§ **INSTRUCTIONS FOR THE TASK**: I would like the entries transcribed word for word, please, with the pictures removed.

§ **SUPPLIED RECORDS**:
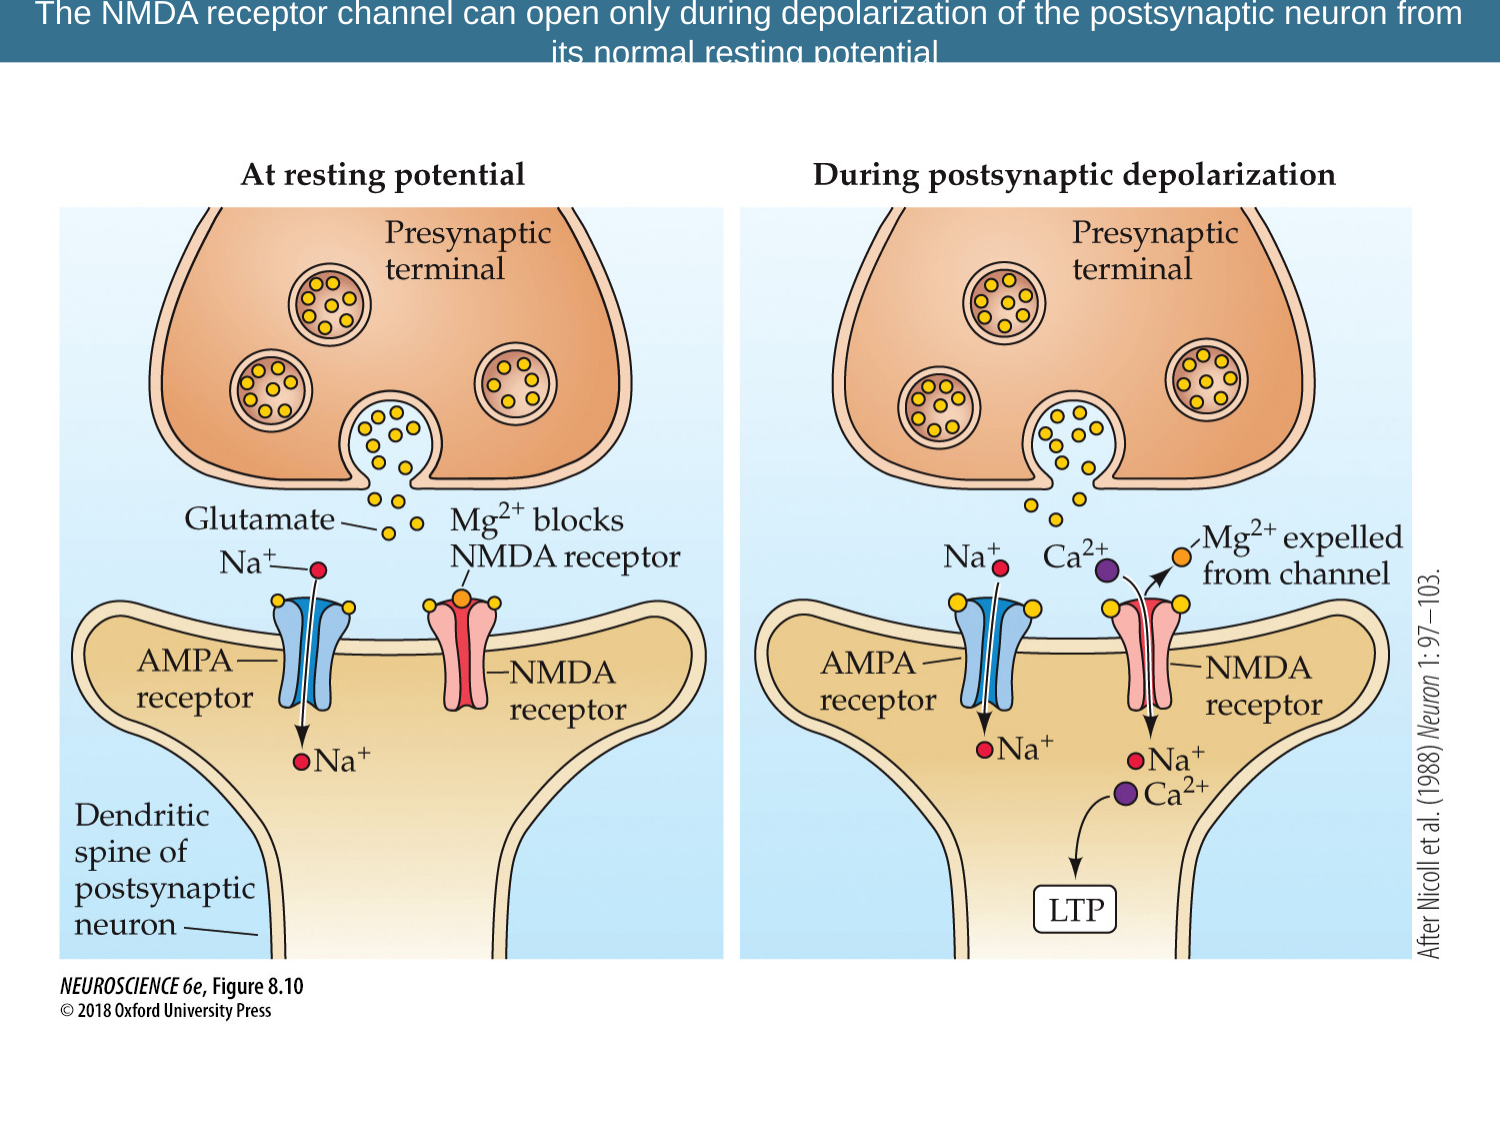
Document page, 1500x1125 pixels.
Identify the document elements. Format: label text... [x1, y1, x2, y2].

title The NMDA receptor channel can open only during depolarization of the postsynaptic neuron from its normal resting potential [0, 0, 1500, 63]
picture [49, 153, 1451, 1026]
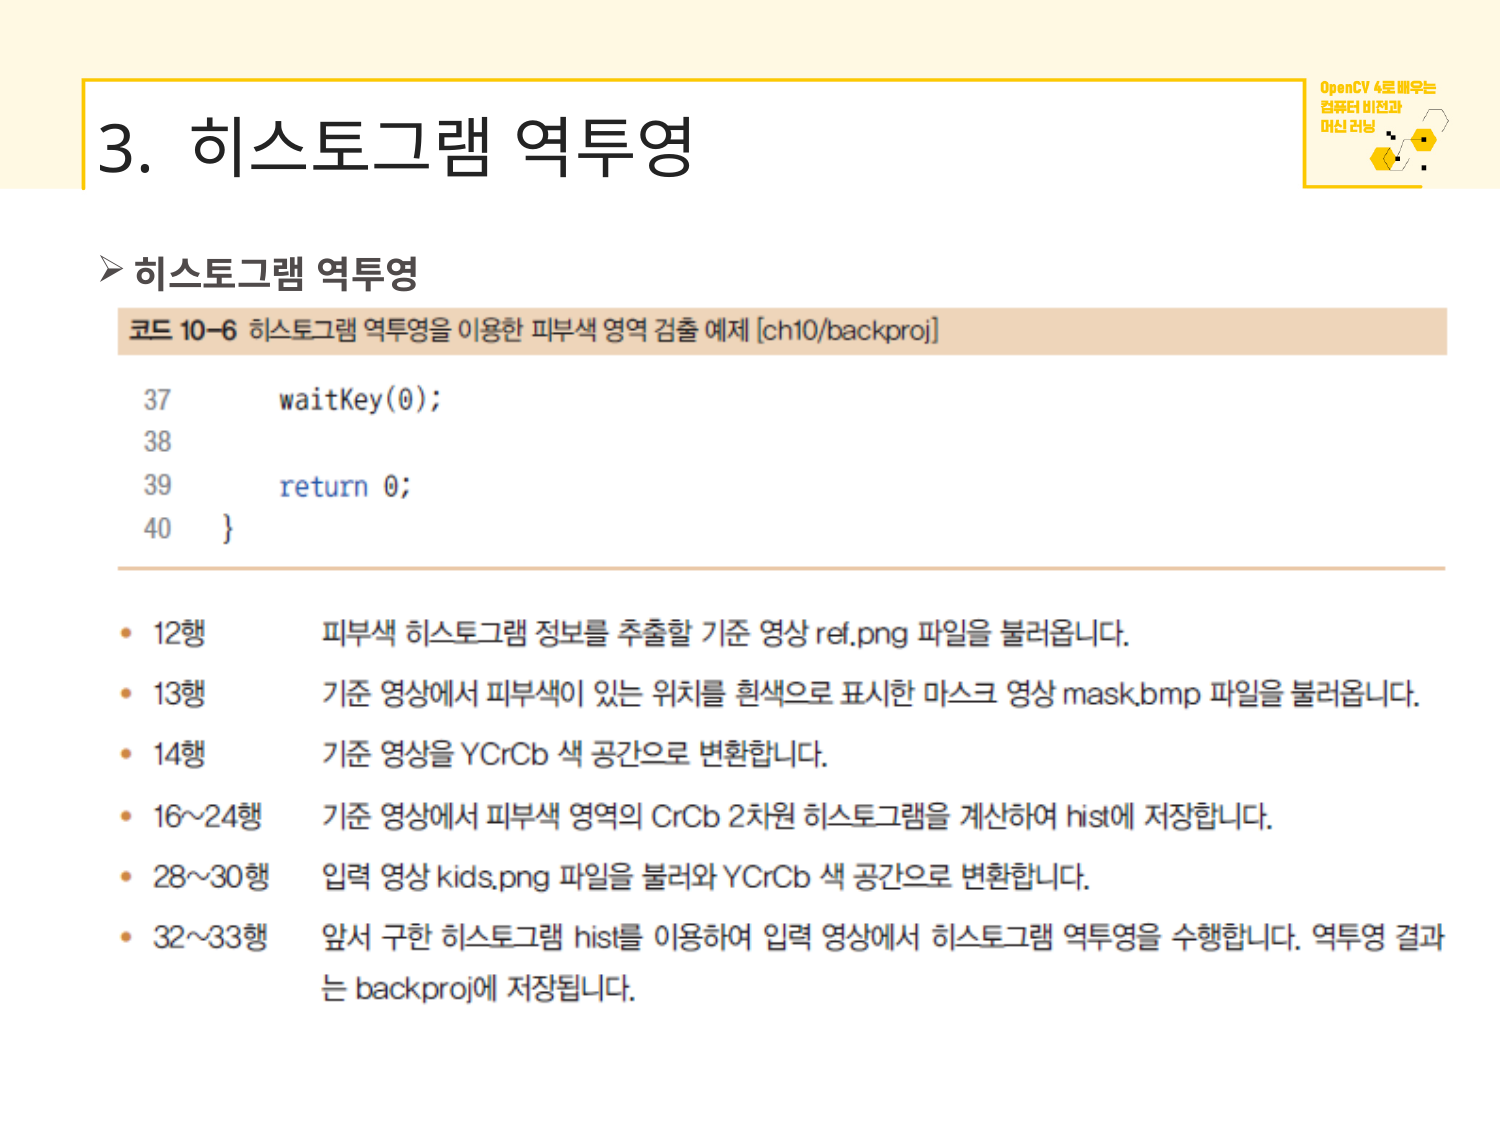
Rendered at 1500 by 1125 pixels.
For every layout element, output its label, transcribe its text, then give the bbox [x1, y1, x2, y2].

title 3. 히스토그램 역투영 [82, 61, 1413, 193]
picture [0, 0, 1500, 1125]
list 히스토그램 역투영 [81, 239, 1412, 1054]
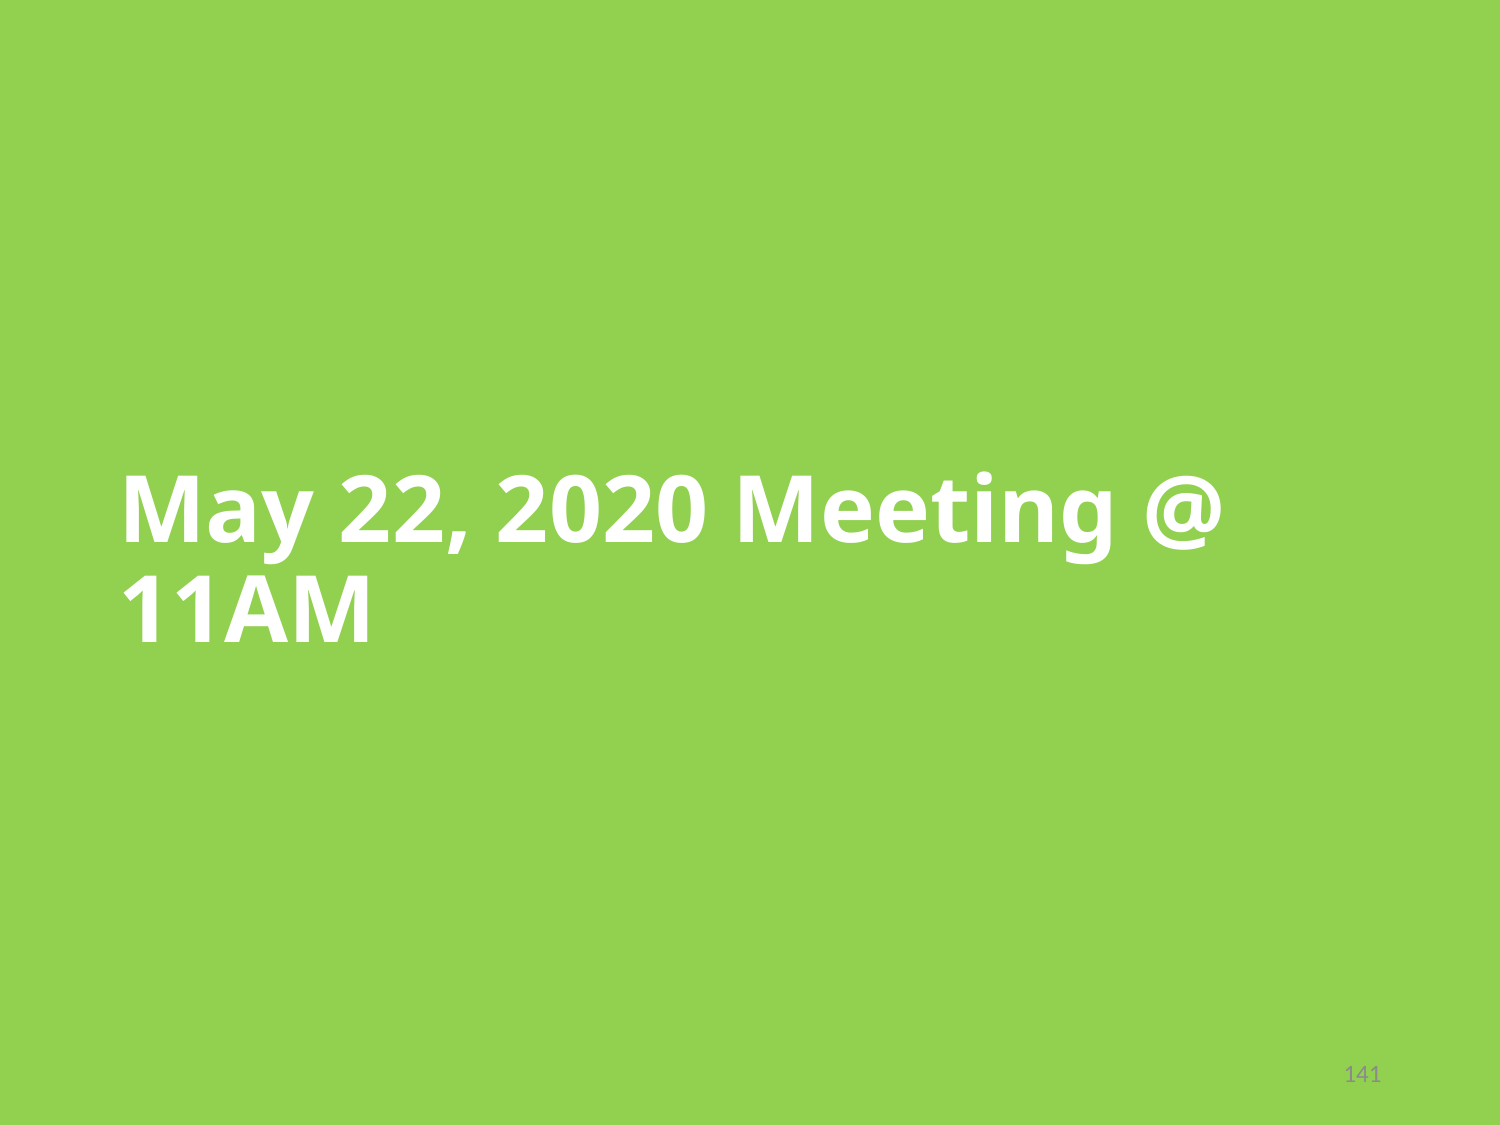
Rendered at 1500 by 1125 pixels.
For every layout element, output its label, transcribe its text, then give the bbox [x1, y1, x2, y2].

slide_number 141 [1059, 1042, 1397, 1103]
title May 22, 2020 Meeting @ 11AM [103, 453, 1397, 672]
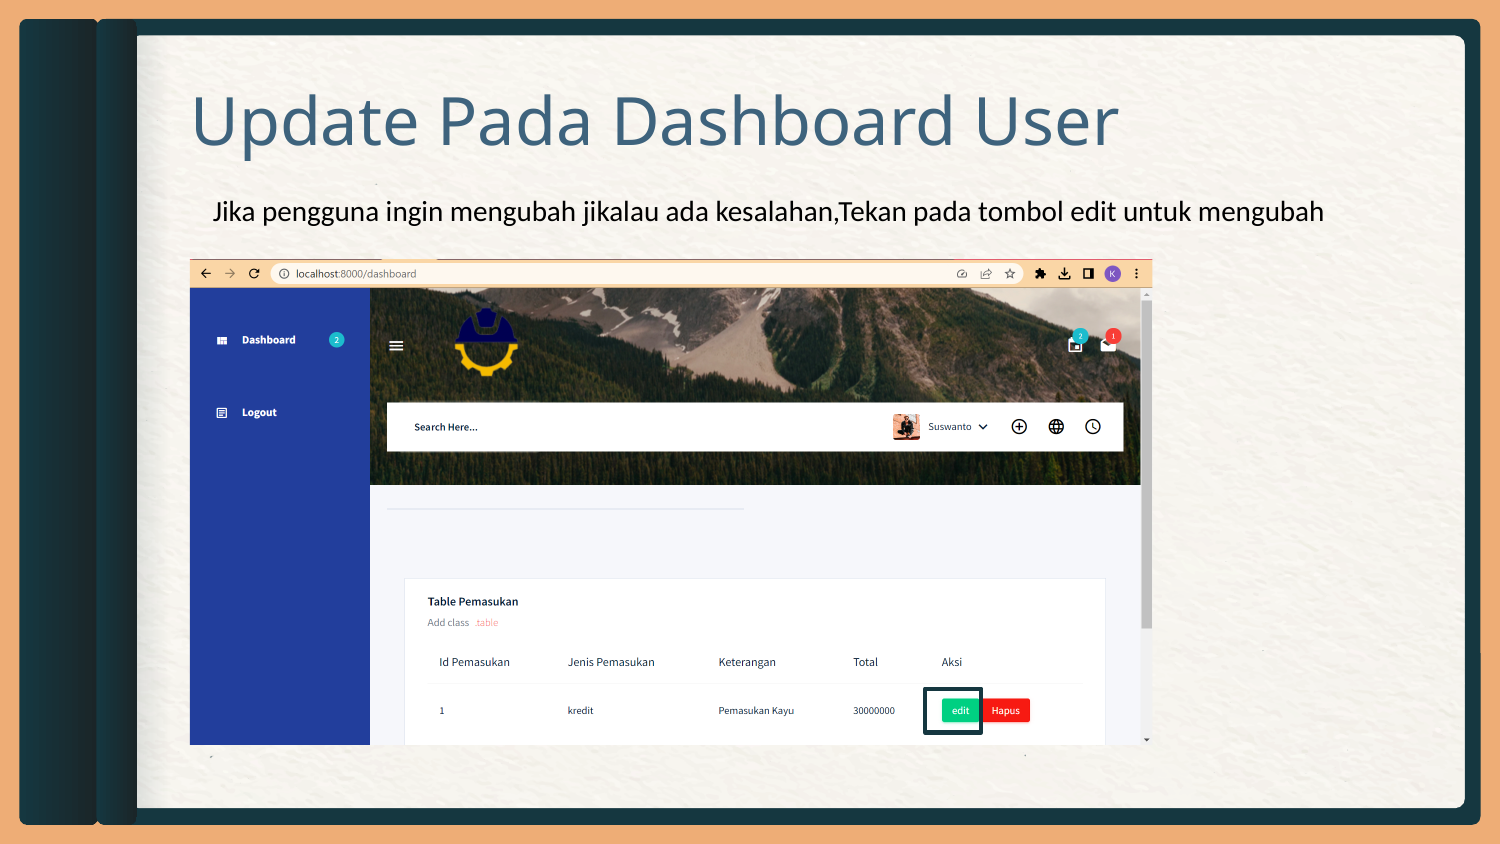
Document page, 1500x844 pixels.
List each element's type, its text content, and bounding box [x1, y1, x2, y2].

§ **RESPONSE FOR THIS EXERCISE**:
Document page, 1500x1125 pixels.
Identify the document elements. Format: label text... [x1, y1, x2, y2].

title The NMDA receptor channel can open only during depolarization of the postsynaptic neuron from its normal resting potential [0, 0, 1500, 63]
picture [49, 153, 1451, 1026]
Rendered at 1500 by 1125 pixels.
For every layout element, output its label, transcribe its text, then give the bbox [x1, y1, x2, y2].

title 3. 히스토그램 역투영 [82, 61, 1413, 193]
picture [0, 0, 1500, 1125]
list 히스토그램 역투영 [81, 239, 1412, 1054]
Rendered at 1500 by 1125 pixels.
For every layout element, output its label, transcribe its text, then give the bbox [x1, y1, x2, y2].

slide_number 141 [1059, 1042, 1397, 1103]
title May 22, 2020 Meeting @ 11AM [103, 453, 1397, 672]
Document page, 1500x844 pixels.
List each element's type, its text content, and bounding box [x1, y1, x2, y2].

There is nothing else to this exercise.